I dropped my pencil it fell under the table. I left it there. I desperately wanted to continue to write -but- anxiety told me no. Told me it was impossible. There were too many people in the room bending down would look awkward disturb the person next to you make you a pitiful inconvenience-- so I left it there. I couldn't even pick it up when I left. Because Anxiety was right, it was an impossible task.
I really liked that pencil, curse my fumbling hands.
I am a disorder; one made up of irrational fears of time and forever being alone. I am a disorder; with blinding insecurities that question my own reflection and who could ever love me. I am a disorder; where my ribs bend with worry, my lungs burst and I can no longer breathe. *I am a disorder; and my disorder is me.
Irrationally rationalize for my craving heart exactly why it is that you & I should share these emotions, this feeling, these overwhelming sensations that leave us petrified lost in one another's body? spirit? soul?
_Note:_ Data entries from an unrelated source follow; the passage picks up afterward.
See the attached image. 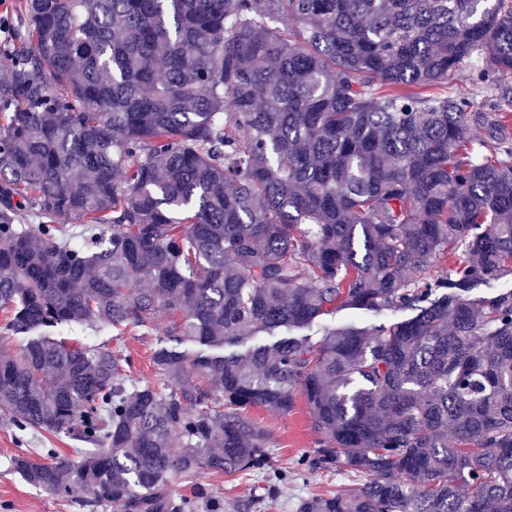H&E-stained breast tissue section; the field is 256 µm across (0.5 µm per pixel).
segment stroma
<instances>
[{"label":"stroma","mask_w":512,"mask_h":512,"mask_svg":"<svg viewBox=\"0 0 512 512\" xmlns=\"http://www.w3.org/2000/svg\"><path fill=\"white\" fill-rule=\"evenodd\" d=\"M169 320L165 313H157L153 326L118 336L108 328L97 330L77 326L65 332L68 345L79 346L88 342L108 347H121L133 362L136 378L157 382L158 376L151 364V355L158 341L167 334ZM247 417L260 426L266 436L265 447L270 470H284L288 480L280 484L274 498H267L262 491L261 477L241 473L225 477L208 470L199 471L190 478L171 477L168 490L176 497L189 495L196 489L219 496L224 512H296L298 501L311 494L327 491L348 492L357 480L354 476L333 469L308 470L304 459L314 457L322 442L315 430L303 394H296L290 412L273 407H252ZM51 442L38 434H29L19 440L15 428L0 419V506L7 512H112L111 508L85 507L84 490H75L71 499L60 500L28 484L10 465V458L18 448H47Z\"/></svg>","instance_id":"obj_1"}]
</instances>
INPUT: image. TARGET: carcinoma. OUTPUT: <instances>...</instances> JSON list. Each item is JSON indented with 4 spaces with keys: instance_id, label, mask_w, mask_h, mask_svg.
Listing matches in <instances>:
<instances>
[{
    "instance_id": "obj_1",
    "label": "carcinoma",
    "mask_w": 512,
    "mask_h": 512,
    "mask_svg": "<svg viewBox=\"0 0 512 512\" xmlns=\"http://www.w3.org/2000/svg\"><path fill=\"white\" fill-rule=\"evenodd\" d=\"M11 8L0 338L27 340L0 354V414L80 445L21 448L13 470L112 512H199L166 486L200 469L265 474L272 498L288 472L244 411L287 413L299 389L324 435L311 469L359 483L297 512H512V290L473 294L512 275V0ZM473 59L488 112L448 93ZM341 309L411 317L224 354ZM160 310L200 346L160 343L161 385L56 338Z\"/></svg>"
}]
</instances>
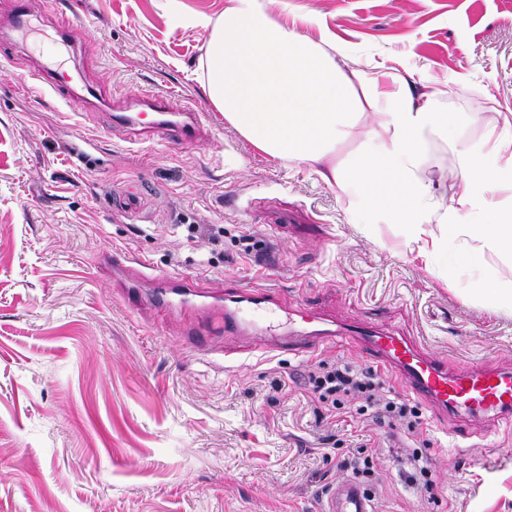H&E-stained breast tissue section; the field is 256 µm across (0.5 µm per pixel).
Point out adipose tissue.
Segmentation results:
<instances>
[{
  "label": "adipose tissue",
  "mask_w": 512,
  "mask_h": 512,
  "mask_svg": "<svg viewBox=\"0 0 512 512\" xmlns=\"http://www.w3.org/2000/svg\"><path fill=\"white\" fill-rule=\"evenodd\" d=\"M348 60L333 39H308L259 0H232L213 26L201 70L225 122L257 152L312 168L349 207L400 225L418 257L437 259L448 281L485 256L511 260L512 203L484 207L476 223L466 210L493 190L512 192V111L469 115L485 133L480 143L462 141L432 80L417 87L396 67L377 63L365 73ZM363 124L367 141L338 156L337 145L353 141ZM436 139L456 148L448 197L424 175Z\"/></svg>",
  "instance_id": "ef3b65f1"
}]
</instances>
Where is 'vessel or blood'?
<instances>
[{"instance_id": "1", "label": "vessel or blood", "mask_w": 512, "mask_h": 512, "mask_svg": "<svg viewBox=\"0 0 512 512\" xmlns=\"http://www.w3.org/2000/svg\"><path fill=\"white\" fill-rule=\"evenodd\" d=\"M47 3L60 12L56 32L61 40H68L82 26V17L63 12L60 0ZM0 19L6 20L10 34L27 33L28 0H8ZM29 80L34 91L53 93L66 102L76 95L71 86L45 80L39 69L30 72ZM136 106V111L118 112L112 118L113 129L127 131L136 141L189 145L209 134L208 113L179 94L146 96L137 99ZM109 261L131 306L141 305L142 289H152L157 304L176 311H201L213 323L246 338L249 350L263 353L288 350L308 355L325 344L353 342L368 361L391 369L415 397L434 405L447 421L450 435L467 440L476 437L478 421L512 427V371L492 362L453 370L445 359L428 355L411 337L395 330L365 324L351 329L321 328L316 312L298 306L283 308L275 295L265 291L231 288L218 299L201 278L151 274L146 262L133 266L117 253ZM324 512H374L372 497L363 484L351 479L330 491Z\"/></svg>"}]
</instances>
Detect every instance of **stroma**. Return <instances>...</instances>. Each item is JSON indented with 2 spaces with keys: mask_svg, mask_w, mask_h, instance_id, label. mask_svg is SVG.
I'll list each match as a JSON object with an SVG mask.
<instances>
[{
  "mask_svg": "<svg viewBox=\"0 0 512 512\" xmlns=\"http://www.w3.org/2000/svg\"><path fill=\"white\" fill-rule=\"evenodd\" d=\"M84 28L71 86L114 101L169 90L209 114V136L132 145L80 101L60 111L38 96L30 43H0V512H322L350 480L341 463L359 435L378 512H512V431L487 425L477 448L453 447L440 416L382 370L392 395L418 405L419 449L433 491L408 485L397 455L405 426L375 428L358 400L315 421L301 379L319 361H368L353 346L306 357L246 353L197 336L187 318L121 296L111 251L155 273L204 278L302 303L337 326L372 323L414 338L463 370L512 368V314L472 298L475 268L447 286L395 224H371L305 167L257 153L225 123L200 77L214 21L229 0H65ZM281 23L335 37L361 69L394 59L457 93L444 101L461 138L467 115L512 109V0H273ZM425 174L442 195L457 155L429 147ZM189 224L216 239L184 242ZM251 253H244V245ZM336 435L338 449L320 439Z\"/></svg>",
  "mask_w": 512,
  "mask_h": 512,
  "instance_id": "obj_1",
  "label": "stroma"
}]
</instances>
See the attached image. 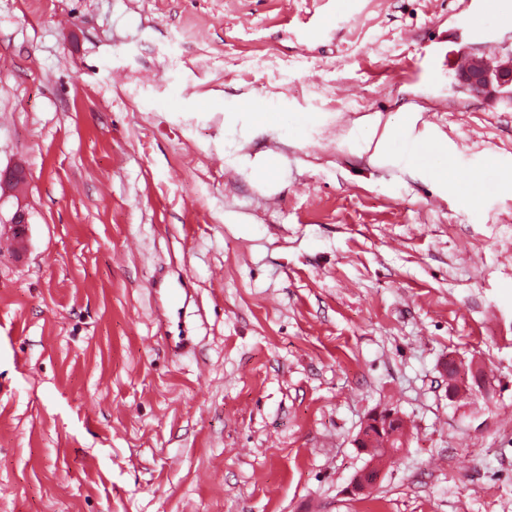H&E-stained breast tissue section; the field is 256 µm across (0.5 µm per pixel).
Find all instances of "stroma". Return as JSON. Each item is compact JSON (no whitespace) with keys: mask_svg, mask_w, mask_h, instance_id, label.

Just lost, no bounds, no ropes or chains to find our way Just connected minds feeling bodies reaching hands bewildered souls enhanced experiences of our aching bones
I want to bolt, run away, escape while I can, before I'm in too deep. One glance from you and I know- I fell, too deep, long ago. I couldn't run if I wanted. It's too much! Too fast! Irrational! my brain cries out. My heart has no room for reason. It reacts to you, and you alone. All senses beg with me step back, reassess, calm down breathe... But how can I breathe when you are constantly taking my breath away?